* [To-do item]:
Only one stretch of the data below is wanted: the lines starting at the one with "driver inattention. According to the" and ending at the one with "increases both the", both included, given again exactly.

[Source records]
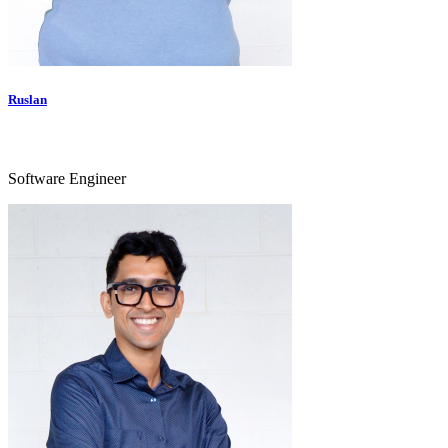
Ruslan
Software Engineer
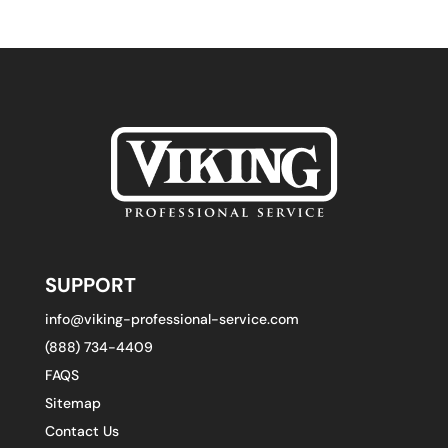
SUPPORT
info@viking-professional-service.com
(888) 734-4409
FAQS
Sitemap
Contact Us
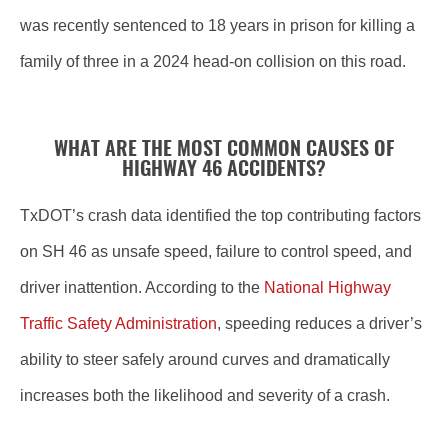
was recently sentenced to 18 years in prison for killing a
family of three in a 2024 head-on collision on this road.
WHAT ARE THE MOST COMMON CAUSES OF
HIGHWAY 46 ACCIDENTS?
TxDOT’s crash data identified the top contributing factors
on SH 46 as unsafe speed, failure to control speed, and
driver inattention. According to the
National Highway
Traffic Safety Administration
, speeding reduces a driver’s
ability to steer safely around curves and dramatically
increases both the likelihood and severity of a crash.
---
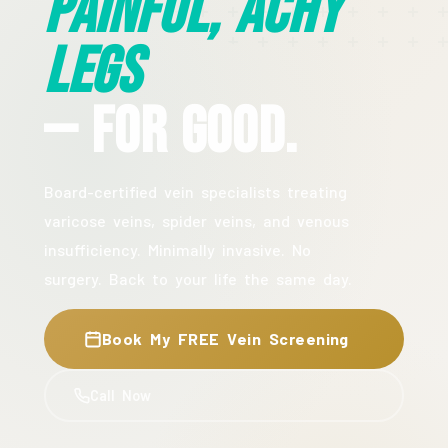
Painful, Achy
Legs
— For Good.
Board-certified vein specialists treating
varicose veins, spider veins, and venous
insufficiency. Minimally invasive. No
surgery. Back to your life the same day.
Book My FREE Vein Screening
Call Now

* [Reply to the exercise]:
driver inattention. According to the
National Highway
Traffic Safety Administration
, speeding reduces a driver’s
ability to steer safely around curves and dramatically
increases both the likelihood and severity of a crash.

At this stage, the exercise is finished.